Belanghebbende heeft een verweerschrift ingediend. Zij heeft tevens incidenteel beroep in cassatie ingesteld.
Het College heeft in het principale beroep een conclusie van repliek ingediend en heeft het incidentele beroep beantwoord.
Belanghebbende heeft in het principale beroep een conclusie van dupliek ingediend en heeft in het incidentele beroep een conclusie van repliek ingediend.
De Advocaat-Generaal R.L.H. IJzerman heeft op 18 juli 2013 geconcludeerd tot gegrondverklaring van het principale beroep en tot ongegrondverklaring van het incidentele beroep.
Belanghebbende heeft schriftelijk gereageerd op de conclusie van de Advocaat-Generaal.
3 Uitgangspunten in cassatie
Belanghebbende woont in de gemeente Sittard-Geleen en is houder van een hond.
In de Verordening hondenbelasting 2010 van de gemeente Sittard-Geleen (hierna: de Verordening) is bepaald:
“Artikel 1 Belastbaar feit
Onder de naam ‘hondenbelasting’ wordt een belasting geheven ter zake van het houden van een hond binnen de gemeente.
Artikel 2 Belastingplicht
Belastingplichtig is de houder van een hond. (...)”
Aan belanghebbende is voor het jaar 2010 een aanslag in de hondenbelasting van de gemeente Sittard-Geleen opgelegd ten bedrage van € 55,44.
De heffingsambtenaar heeft ter zitting van het Hof onweersproken verklaard dat de onderhavige hondenbelasting is gericht op het verkrijgen van algemene middelen door de gemeente, dat de kosten verbonden aan het hondenbezit niet van wezenlijke betekenis zijn geweest voor het invoeren van de hondenbelasting en dat de invoering van de belasting alleen heeft plaatsgevonden omdat artikel 226 van de Gemeentewet daartoe de mogelijkheid biedt.
Voor het Hof was in geschil of de aanslag in de hondenbelasting terecht is opgelegd. Belanghebbende heeft de aanslag bestreden met het argument dat in de Verordening een ongelijke behandeling is vervat van houders van een hond ten opzichte van hen die geen houder van een hond zijn.

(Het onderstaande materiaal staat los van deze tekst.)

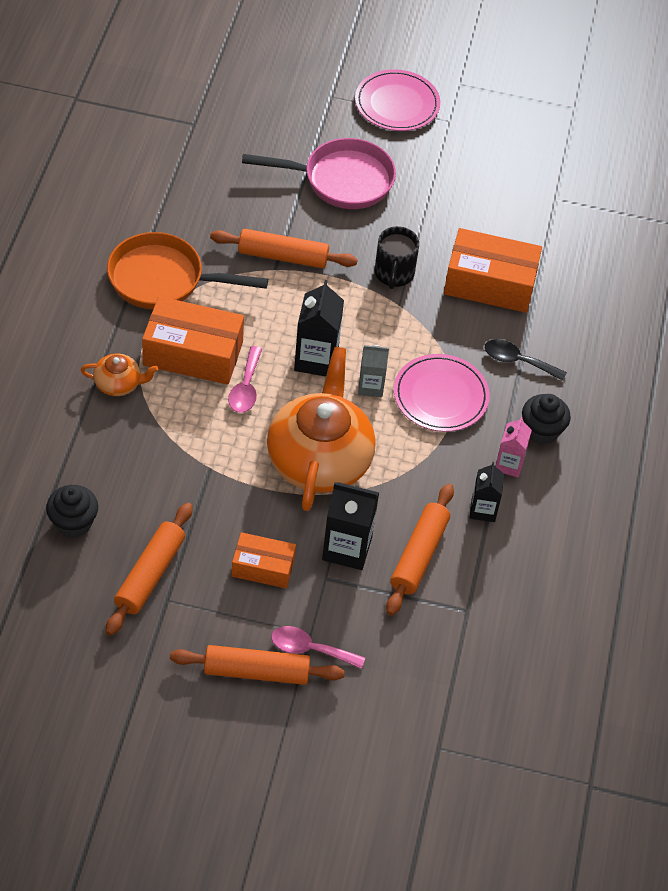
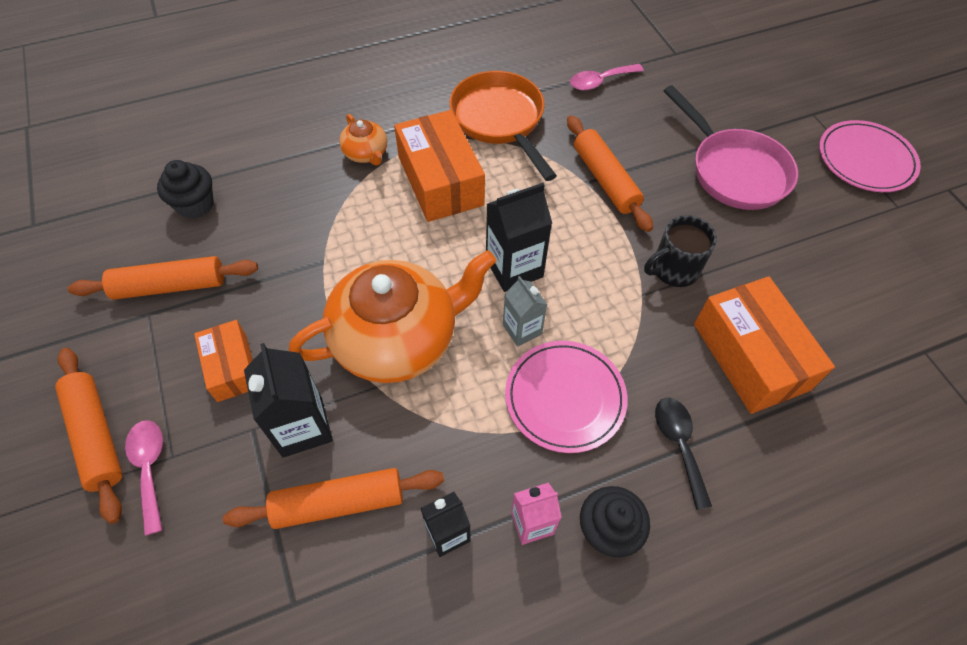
camera: 60 degrees right, 5 degrees up
(246, 388) = (434, 236): pink spoon -> pink spoon (600, 81)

Het Hof heeft geoordeeld dat in het geval een gemeente hondenbelasting heft ter verkrijging van algemene middelen, er een objectieve en redelijke grond bestaat voor het onderscheid tussen hondenbezitters en niet-hondenbezitters indien de kosten die het hondenbezit voor de gemeente meebrengt van wezenlijke betekenis zijn voor het heffen van de hondenbelasting, en de hoogte van de belasting mede is afgestemd op die kosten.
Het Hof heeft vervolgens geoordeeld dat het, gelet op de hiervoor in 3.1.4 weergegeven verklaring van de heffingsambtenaar, geen objectieve en redelijke grond ziet om de belasting alleen van hondenbezitters te heffen. Het Hof is daarom van oordeel dat het in artikel 1 van de Grondwet verankerde gelijkheidsbeginsel in dit geval is geschonden en dat op grond daarvan aan de Verordening verbindende kracht moet worden ontzegd. Op die grond heeft het Hof de op de Verordening gebaseerde aanslag hondenbelasting vernietigd.
Hiertegen richt zich het middel in het principale beroep.
Met betrekking tot de beschikking op grond van de Wet WOZ en de aanslag in de onroerendezaakbelastingen ging het geschil over de vraag of de waarde van de woning door de heffingsambtenaar te hoog is vastgesteld. Het Hof heeft die vraag ontkennend beantwoord. Hiertegen richt zich het middel in het incidentele beroep.